13. Uma das reformas de Augusto por volta do final do séc. I a.C., ou início do século seguinte, foi permitir que as cidadãs livres que tivessem gerado três filhos fossem liberadas da exigência de ter um guardião; ex-escravas precisavam ter quatro para se qualificar. Trata-se de um engenhoso exemplo de tradicionalismo patriarcal: permitia novas liberdades às mulheres, desde que tivessem preenchido seu papel tradicional.

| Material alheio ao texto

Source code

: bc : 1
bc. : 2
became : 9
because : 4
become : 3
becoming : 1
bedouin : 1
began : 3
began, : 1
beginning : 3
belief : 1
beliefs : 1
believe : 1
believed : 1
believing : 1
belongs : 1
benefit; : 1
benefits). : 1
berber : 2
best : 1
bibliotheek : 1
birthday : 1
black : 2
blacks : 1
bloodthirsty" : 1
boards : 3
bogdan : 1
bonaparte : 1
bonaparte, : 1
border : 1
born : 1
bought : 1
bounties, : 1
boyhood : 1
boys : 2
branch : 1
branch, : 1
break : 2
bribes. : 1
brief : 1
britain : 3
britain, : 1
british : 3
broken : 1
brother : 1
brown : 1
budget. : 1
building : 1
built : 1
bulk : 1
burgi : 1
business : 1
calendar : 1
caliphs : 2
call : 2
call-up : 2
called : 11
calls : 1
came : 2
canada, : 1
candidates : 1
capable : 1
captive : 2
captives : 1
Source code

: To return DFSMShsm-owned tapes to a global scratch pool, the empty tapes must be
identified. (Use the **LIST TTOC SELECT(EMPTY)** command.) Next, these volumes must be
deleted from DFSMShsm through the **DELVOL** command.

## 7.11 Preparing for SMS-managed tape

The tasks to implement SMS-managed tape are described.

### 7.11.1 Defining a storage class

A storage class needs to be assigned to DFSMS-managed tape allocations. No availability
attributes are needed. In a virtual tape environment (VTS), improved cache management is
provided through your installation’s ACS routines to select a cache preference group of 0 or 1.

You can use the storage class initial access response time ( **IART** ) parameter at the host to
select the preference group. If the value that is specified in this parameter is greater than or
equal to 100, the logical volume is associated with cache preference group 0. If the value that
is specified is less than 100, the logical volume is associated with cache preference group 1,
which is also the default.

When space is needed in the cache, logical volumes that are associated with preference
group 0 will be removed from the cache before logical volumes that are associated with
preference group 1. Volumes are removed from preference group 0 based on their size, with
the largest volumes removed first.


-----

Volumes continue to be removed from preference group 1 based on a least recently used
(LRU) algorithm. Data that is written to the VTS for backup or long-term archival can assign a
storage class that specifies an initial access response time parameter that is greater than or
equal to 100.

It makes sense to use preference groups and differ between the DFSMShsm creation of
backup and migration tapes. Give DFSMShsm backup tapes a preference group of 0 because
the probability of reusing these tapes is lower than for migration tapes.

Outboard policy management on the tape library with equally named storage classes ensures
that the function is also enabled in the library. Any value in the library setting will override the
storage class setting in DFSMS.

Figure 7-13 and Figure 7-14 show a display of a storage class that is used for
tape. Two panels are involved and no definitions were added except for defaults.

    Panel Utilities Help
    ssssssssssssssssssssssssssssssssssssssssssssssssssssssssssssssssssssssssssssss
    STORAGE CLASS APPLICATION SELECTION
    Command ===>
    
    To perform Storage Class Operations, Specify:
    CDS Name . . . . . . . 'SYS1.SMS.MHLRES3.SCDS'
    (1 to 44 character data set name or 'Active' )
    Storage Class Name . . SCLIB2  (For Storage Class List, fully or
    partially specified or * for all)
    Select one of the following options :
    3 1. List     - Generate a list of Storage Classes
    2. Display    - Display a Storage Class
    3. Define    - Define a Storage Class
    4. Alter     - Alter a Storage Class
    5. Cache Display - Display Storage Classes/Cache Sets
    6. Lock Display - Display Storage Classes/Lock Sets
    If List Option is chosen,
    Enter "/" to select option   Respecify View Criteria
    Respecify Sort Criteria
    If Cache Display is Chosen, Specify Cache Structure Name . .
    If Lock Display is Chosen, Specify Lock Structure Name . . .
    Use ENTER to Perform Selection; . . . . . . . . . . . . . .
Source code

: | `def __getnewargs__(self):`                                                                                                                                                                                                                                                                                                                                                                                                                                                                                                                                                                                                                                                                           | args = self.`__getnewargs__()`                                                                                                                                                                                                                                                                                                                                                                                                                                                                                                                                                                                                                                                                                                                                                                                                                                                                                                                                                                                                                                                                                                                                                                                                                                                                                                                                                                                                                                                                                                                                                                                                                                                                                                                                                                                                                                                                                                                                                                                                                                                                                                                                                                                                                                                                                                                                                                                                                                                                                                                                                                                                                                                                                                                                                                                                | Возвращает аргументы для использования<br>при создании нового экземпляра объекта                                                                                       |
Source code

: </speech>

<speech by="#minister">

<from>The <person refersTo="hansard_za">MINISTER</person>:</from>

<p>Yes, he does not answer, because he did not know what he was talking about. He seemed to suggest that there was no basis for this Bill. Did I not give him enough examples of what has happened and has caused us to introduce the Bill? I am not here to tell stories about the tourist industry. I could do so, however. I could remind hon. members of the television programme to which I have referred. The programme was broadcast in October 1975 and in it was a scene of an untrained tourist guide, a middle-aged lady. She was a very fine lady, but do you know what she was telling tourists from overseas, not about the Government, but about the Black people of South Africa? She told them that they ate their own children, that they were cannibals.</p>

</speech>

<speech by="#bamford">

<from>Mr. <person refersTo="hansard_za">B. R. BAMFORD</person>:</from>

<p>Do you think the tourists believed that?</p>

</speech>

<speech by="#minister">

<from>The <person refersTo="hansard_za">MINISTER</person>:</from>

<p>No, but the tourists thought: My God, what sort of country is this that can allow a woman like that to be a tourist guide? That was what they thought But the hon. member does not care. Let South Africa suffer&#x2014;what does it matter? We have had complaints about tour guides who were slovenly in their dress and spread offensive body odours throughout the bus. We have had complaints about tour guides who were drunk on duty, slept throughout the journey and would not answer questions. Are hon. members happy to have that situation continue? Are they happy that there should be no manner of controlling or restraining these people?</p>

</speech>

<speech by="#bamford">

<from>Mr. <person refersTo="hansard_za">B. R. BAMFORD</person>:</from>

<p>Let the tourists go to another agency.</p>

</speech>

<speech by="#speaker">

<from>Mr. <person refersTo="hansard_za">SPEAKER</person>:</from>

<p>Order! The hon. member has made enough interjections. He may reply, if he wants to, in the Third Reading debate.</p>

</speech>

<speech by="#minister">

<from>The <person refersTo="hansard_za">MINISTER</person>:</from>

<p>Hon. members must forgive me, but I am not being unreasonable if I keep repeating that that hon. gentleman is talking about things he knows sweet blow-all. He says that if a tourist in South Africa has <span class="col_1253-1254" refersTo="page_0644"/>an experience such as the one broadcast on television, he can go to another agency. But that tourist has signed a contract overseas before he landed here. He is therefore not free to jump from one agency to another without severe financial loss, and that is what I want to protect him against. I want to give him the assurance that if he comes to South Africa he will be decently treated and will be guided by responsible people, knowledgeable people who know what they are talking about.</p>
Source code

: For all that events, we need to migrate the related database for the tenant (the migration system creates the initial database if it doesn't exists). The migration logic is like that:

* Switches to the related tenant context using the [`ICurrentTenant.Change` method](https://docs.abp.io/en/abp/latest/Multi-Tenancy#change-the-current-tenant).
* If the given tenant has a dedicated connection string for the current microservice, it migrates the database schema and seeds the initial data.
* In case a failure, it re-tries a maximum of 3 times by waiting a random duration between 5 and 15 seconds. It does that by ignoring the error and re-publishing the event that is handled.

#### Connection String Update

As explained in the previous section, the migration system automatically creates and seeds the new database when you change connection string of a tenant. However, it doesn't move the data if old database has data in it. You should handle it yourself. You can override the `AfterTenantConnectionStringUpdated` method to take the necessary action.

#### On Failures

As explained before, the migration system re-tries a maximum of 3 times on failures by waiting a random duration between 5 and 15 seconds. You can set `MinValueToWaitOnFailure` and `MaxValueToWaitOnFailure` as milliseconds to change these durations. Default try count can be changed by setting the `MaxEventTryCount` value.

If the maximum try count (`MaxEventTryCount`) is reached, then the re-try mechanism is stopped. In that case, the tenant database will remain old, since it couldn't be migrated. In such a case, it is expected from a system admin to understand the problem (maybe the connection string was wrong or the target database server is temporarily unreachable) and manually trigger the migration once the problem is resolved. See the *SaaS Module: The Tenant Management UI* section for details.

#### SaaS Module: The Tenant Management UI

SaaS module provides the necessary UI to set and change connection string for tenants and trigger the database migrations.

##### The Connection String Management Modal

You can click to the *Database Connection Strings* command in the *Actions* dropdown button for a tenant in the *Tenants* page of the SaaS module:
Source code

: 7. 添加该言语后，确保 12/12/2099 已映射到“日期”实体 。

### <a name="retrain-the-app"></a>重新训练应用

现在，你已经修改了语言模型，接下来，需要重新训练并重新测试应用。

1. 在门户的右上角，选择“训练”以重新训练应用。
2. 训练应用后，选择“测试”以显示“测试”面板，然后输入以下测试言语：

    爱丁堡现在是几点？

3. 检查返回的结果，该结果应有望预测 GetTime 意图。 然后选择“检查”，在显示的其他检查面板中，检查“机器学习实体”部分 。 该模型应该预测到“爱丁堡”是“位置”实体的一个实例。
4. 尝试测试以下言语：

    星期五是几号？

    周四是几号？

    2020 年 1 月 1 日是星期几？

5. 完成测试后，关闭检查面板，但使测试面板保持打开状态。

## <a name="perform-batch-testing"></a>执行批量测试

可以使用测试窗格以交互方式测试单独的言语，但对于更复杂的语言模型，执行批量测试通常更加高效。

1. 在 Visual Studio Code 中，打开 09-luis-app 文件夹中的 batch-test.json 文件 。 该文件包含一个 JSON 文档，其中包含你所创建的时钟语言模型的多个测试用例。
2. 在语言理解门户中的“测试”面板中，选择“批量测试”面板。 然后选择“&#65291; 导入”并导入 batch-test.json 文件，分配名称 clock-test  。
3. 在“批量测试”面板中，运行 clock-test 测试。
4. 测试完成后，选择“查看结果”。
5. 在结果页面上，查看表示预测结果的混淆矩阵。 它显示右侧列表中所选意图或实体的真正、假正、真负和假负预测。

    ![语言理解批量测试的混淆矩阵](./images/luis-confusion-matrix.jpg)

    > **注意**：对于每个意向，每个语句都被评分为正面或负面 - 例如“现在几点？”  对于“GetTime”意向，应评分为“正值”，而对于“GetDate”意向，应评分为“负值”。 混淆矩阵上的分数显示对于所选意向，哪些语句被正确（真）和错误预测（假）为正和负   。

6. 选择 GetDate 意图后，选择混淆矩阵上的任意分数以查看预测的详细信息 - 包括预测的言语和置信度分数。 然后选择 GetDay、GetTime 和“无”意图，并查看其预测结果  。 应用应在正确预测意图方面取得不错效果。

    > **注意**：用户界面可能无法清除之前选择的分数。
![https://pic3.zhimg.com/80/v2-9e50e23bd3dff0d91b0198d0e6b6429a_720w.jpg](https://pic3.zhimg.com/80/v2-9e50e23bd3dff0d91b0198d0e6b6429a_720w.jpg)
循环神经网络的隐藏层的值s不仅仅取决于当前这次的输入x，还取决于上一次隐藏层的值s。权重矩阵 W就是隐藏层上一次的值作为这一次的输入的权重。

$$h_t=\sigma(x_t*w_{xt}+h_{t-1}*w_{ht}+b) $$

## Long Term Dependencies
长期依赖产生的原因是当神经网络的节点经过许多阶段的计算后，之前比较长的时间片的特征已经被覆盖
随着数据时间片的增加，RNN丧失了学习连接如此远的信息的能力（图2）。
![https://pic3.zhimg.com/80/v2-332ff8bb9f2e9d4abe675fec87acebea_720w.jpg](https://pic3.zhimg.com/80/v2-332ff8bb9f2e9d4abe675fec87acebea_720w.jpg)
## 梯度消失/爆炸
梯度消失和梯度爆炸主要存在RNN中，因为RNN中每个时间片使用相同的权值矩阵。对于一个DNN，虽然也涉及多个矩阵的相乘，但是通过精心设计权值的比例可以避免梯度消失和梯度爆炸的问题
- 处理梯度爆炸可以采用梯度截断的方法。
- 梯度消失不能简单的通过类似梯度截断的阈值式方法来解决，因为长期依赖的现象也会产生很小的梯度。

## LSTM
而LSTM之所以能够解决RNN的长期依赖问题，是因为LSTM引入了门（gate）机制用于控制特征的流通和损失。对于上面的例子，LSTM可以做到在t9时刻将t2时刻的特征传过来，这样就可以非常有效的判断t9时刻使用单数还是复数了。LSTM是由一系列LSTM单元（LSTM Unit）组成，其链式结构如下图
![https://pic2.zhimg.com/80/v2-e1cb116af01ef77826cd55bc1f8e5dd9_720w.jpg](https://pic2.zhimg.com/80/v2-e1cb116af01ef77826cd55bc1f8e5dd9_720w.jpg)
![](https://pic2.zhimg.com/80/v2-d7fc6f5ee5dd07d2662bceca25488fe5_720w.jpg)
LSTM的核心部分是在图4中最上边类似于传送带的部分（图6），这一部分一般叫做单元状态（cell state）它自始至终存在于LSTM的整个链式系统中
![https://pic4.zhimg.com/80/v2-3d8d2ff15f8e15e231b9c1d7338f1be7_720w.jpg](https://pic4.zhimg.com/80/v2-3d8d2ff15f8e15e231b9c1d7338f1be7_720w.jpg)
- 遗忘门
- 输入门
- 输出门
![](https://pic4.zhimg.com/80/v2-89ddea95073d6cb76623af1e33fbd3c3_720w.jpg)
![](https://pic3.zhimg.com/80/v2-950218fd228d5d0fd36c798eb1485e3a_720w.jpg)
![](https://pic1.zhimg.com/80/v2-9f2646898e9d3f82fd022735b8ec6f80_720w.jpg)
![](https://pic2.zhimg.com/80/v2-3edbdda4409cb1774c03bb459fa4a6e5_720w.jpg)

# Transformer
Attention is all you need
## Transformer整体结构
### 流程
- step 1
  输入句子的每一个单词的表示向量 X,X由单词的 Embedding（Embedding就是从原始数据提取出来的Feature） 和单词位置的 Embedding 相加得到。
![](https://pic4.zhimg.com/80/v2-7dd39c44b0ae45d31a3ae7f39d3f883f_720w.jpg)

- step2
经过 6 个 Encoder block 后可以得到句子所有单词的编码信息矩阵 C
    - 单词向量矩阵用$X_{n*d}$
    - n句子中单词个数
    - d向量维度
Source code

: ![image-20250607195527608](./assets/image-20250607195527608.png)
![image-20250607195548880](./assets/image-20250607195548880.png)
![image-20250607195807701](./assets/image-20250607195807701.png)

14. Estranhamente, as mulheres tinham bem menos liberdade quando se tratava do ato do próprio casamento. Para começar, não podiam decidir se casariam ou não. A regra básica era que toda mulher livre tinha que casar. Não existiam tias solteironas, e eram apenas membros de grupos especiais, como as Virgens Vestais, que optavam ou eram obrigadas a permanecer solteiras. Além disso, a liberdade que uma mulher podia desfrutar na escolha de um marido era bastante limitada.
15. Os pactos de casamento estiveram na base de alguns grandes desdobramentos da política romana no final da República. Porém, casamentos arranjados não eram necessariamente uniões tristes e desprovidas de sentimentos. Comentava-se que Pompeu e Júlia eram devotados um ao outro, e várias cartas que sobreviveram das que foram trocadas entre Cícero e Terência (que também se casaram de forma arranjada) são repletas de expressões de intensa devoção e amor. Do mesmo modo, há também muitos sinais de brigas conjugais, insatisfações e decepções.
Bibliografia consultada: BEARD, Mary. SPQR: uma história da Roma Antiga. Tradução de Luis Reyes Gil. São Paulo: Planeta, 2017, p. 299-308.